The starting point for describing solid-state nucleation is usually classical nucleation theory (CNT) [1] and this is the model used in most solid-state precipitation kinetics models (whether they be in commercial programs such as TCPRISMA [2] or MatCalc [3], or in private academic codes such as the KWN-type class models, e.g. [4]). Anyone who has used these codes knows that the nucleation model needs to be tuned to experimental measurements of precipitate number densities and the extrapolative ability is poor. In reality, these CNT models are curve-fits.

Recently, a complementary description of solid-state nucleation was proposed [5]. This new approach is based on the simple idea that nucleation occurs in the matrix at locations where the local composition corresponds to one of the thermodynamically permissible phases. Since even a perfectly random solid solution is non-uniform at the length scale of the nuclei, local regions of solute enrichment (or depletion) exist in all solutions, and these ‘geometrically necessary’ clusters are proposed as sites for nucleation. Instead of assuming the nuclei form stochastically in the matrix in the framework of CNT, this new approach assumes the local sites with the correct chemistry already exist as statistical features of the solid solution. This new approach is especially applicable to solid-state nucleation at low temperatures where atomic mobility (and stochastic cluster formation) is limited.

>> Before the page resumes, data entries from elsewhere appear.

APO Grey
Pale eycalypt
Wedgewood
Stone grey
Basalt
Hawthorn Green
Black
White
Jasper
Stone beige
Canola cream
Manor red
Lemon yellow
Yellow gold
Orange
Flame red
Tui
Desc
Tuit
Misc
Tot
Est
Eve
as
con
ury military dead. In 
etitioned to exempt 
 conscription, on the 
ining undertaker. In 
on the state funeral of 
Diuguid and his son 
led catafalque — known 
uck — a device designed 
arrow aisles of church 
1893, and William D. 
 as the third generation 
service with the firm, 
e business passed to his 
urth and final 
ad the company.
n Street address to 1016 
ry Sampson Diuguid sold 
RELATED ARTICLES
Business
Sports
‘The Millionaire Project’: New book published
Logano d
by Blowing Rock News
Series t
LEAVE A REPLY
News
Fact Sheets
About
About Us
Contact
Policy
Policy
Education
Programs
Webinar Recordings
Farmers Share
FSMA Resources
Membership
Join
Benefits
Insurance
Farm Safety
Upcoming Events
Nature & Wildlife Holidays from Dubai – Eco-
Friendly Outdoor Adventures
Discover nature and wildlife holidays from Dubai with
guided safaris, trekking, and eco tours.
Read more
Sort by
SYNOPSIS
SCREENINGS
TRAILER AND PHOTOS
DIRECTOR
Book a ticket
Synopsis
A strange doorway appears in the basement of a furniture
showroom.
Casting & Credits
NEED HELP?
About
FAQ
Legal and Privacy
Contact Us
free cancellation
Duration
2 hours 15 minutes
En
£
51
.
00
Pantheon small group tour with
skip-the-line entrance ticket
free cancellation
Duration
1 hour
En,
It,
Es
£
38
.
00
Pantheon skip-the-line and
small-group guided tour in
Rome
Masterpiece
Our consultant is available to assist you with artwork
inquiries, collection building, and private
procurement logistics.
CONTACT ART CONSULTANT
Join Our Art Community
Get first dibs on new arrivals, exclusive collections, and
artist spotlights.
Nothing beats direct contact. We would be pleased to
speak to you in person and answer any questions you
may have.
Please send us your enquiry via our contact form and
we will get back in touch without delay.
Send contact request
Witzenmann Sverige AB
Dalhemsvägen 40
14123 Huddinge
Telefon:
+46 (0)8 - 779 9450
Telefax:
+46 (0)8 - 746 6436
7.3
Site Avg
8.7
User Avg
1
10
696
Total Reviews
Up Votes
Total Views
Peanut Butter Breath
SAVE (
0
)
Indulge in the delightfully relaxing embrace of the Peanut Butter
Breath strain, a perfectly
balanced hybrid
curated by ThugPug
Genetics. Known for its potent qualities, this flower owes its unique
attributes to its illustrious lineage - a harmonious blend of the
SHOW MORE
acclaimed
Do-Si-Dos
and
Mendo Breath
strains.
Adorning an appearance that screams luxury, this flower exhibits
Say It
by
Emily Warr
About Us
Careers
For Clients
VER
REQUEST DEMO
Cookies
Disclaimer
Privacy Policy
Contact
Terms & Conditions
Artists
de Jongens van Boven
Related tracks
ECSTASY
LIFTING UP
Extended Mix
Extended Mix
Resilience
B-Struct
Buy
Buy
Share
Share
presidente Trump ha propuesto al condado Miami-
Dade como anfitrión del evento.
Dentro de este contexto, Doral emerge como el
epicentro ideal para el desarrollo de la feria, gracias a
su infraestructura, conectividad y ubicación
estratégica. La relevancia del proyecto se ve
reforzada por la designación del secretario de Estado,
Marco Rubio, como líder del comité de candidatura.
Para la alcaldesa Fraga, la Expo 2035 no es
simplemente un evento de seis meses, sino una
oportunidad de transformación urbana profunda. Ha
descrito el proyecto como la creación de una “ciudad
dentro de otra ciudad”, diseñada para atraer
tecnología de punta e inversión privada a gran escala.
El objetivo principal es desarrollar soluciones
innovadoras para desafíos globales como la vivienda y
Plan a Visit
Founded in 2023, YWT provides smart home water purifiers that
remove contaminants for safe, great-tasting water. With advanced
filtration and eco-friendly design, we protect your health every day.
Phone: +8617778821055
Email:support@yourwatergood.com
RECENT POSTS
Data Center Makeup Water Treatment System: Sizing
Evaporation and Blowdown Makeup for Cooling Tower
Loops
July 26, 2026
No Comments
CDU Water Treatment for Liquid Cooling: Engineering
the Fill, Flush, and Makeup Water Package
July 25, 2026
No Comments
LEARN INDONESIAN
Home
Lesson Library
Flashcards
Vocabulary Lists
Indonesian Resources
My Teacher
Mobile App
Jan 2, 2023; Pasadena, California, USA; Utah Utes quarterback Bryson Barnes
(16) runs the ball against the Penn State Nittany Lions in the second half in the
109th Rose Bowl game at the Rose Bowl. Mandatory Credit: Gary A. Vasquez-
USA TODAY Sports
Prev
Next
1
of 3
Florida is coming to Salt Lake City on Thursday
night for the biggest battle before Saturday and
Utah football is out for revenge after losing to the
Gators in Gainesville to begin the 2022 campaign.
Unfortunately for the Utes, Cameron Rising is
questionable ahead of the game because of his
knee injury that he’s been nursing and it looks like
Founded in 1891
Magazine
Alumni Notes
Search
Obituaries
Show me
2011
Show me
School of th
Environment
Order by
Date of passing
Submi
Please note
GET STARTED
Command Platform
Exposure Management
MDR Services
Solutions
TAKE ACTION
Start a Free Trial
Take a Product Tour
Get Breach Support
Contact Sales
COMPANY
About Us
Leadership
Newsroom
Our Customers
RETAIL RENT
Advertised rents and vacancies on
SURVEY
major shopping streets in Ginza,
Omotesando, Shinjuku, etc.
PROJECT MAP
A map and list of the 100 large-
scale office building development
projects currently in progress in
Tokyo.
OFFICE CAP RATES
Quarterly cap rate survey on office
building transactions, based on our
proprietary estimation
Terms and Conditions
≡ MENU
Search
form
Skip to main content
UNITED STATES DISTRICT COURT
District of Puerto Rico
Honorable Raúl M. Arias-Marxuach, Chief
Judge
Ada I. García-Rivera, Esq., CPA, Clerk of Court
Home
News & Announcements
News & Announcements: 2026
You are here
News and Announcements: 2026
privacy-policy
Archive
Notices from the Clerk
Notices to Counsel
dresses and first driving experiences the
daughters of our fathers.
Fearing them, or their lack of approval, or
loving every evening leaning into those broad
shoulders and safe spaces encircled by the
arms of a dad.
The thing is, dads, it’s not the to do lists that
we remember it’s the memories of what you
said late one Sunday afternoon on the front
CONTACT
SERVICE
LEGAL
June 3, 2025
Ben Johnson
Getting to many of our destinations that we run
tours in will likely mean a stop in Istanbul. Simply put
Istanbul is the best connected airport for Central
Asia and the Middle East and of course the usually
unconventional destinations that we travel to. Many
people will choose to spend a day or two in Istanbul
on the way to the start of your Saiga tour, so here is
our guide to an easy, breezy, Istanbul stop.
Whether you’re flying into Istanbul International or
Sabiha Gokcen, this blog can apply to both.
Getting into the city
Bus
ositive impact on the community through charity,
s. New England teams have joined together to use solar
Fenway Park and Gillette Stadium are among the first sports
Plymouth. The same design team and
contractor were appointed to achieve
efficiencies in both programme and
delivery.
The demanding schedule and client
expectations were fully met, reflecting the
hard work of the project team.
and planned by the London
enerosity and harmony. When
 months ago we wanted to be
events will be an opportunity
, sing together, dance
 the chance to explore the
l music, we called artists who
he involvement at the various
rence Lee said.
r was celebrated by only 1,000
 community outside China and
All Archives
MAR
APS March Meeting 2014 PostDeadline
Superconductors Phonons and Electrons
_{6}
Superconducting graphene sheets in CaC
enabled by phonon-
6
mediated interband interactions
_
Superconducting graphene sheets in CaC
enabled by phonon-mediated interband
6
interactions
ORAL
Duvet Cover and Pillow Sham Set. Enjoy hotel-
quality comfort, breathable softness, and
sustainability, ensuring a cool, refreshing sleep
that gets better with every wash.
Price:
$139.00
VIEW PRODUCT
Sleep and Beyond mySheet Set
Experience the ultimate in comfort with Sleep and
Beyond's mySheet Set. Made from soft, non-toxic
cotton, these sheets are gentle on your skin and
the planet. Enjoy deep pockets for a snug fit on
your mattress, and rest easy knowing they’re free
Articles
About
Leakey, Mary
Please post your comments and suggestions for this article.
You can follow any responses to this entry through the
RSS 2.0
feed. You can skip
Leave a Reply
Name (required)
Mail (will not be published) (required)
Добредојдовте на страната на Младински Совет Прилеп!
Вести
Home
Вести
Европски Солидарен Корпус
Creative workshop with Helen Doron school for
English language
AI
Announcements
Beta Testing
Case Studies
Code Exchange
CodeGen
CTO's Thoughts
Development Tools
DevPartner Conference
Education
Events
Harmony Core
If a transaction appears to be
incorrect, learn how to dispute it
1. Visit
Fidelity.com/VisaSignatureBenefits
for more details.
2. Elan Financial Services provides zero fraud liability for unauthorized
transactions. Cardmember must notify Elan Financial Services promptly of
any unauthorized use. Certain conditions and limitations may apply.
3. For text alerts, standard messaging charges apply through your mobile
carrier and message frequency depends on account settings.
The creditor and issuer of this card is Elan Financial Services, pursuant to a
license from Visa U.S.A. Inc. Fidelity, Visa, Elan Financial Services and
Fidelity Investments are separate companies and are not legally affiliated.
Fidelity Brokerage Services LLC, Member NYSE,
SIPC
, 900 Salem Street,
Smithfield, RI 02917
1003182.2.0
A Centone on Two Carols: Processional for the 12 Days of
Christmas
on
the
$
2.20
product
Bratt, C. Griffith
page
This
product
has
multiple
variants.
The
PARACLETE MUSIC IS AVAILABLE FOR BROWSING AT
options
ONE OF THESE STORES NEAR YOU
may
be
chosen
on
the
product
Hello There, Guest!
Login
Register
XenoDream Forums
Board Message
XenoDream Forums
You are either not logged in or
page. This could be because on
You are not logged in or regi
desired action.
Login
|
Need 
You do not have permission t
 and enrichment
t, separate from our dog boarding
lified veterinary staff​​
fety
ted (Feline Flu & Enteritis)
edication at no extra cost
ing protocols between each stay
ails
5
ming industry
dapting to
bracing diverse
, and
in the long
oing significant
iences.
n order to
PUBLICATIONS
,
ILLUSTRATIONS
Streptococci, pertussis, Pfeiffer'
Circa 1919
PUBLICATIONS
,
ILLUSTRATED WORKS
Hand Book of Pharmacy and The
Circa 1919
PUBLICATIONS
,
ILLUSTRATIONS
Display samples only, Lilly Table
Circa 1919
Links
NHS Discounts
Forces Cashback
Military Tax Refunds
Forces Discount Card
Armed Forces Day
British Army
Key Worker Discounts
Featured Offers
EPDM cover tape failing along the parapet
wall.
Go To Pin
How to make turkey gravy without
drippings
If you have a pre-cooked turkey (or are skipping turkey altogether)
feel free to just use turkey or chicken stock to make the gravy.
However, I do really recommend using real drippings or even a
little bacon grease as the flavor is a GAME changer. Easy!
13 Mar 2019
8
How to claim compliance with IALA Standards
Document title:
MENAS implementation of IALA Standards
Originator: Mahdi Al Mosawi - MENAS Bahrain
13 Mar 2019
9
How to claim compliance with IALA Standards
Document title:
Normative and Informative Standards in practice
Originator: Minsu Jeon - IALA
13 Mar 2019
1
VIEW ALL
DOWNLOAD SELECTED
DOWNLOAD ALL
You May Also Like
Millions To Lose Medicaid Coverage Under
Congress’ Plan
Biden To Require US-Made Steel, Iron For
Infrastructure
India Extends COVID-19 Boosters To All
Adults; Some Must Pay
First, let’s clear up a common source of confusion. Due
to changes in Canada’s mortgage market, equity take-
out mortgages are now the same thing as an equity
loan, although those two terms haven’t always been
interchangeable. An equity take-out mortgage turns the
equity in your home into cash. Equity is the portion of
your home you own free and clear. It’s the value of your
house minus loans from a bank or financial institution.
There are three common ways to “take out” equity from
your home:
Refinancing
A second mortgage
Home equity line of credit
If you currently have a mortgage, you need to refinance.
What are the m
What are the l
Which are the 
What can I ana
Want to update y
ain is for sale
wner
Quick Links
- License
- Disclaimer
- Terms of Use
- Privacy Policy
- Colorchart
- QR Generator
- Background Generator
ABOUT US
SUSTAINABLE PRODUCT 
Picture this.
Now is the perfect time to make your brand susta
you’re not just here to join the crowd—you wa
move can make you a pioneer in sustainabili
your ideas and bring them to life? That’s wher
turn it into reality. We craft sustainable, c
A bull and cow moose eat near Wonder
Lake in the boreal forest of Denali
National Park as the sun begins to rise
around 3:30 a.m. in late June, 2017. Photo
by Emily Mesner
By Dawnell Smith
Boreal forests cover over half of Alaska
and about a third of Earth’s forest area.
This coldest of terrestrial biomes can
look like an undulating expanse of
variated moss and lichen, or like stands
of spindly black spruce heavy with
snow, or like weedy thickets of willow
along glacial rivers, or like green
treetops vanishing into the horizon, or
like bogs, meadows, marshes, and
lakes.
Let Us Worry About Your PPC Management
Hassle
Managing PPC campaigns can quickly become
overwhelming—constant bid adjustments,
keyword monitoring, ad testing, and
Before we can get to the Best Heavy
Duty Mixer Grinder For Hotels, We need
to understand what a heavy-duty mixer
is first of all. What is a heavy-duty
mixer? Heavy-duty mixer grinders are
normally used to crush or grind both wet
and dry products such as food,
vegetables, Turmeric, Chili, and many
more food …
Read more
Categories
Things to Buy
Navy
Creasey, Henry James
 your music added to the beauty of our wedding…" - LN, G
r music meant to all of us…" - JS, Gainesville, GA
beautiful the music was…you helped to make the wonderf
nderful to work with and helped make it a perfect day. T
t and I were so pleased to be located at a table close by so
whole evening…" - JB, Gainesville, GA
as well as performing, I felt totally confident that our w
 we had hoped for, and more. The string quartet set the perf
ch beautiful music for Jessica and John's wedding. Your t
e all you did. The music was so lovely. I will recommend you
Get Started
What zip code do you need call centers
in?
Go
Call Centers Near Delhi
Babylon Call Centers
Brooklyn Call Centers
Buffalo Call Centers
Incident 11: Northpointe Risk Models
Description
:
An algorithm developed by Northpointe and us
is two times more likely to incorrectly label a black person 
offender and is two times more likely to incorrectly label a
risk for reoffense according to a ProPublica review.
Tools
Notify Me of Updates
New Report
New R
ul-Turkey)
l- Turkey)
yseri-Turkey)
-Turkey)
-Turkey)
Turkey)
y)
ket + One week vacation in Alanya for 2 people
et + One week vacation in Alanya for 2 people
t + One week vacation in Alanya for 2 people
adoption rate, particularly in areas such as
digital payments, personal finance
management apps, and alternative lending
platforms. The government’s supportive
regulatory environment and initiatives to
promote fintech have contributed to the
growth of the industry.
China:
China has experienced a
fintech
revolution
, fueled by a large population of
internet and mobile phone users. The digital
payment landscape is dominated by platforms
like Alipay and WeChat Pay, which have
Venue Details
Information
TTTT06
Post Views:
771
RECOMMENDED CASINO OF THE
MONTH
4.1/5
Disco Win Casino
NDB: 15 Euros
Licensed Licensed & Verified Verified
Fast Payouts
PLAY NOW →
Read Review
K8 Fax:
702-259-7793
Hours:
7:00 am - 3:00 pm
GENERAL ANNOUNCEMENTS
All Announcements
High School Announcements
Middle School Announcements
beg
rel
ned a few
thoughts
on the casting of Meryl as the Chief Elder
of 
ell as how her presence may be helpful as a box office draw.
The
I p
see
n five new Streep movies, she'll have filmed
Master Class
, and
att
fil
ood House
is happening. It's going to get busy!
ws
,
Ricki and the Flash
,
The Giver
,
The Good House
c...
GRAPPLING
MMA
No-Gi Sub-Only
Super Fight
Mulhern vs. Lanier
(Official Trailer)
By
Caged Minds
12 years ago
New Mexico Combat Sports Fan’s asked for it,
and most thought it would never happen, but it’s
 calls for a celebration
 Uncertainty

In this presentation, we consider the number densities of precipitates formed in 2xxx, 6xxx and 7xxx Al alloys and examine how well these number densities can be predicted by this new model for solid-state nucleation. The important effect of Al enrichment (solvent trapping) in the nuclei composition is discussed. Very dilute alloys, such as Al-Sc and Al-Zr are also considered and we attempt to draw conclusions regarding where each of the different types of alloys sit on the nucleation spectrum bounded at one end by CNT and at the other by the geometric cluster model.

References

[1] HI Aaronson, JK Lee, The kinetic equations of solid-solid nucleation theory and comparisons with experimental observations, in Lectures on the Theory of Phase Transformations, TMS, Warrendale, PA, 1999.
[2] https://thermocalc.com/products/add-on-modules/precipitation-module-tc-prisma/
[3] https://www.matcalc.at
[4] M. Perez, M. Dumont, D. Acevedo-Reyes, Implementation of classical nucleation and growth theories for precipitation, Acta Materialia, 2008, 56, 2119–2132.
[5] CR Hutchinson, YJM Brechet, A new approach to solid-state nucleation in kinetically constrained systems, Acta Materialia, 2025, 283, 120521.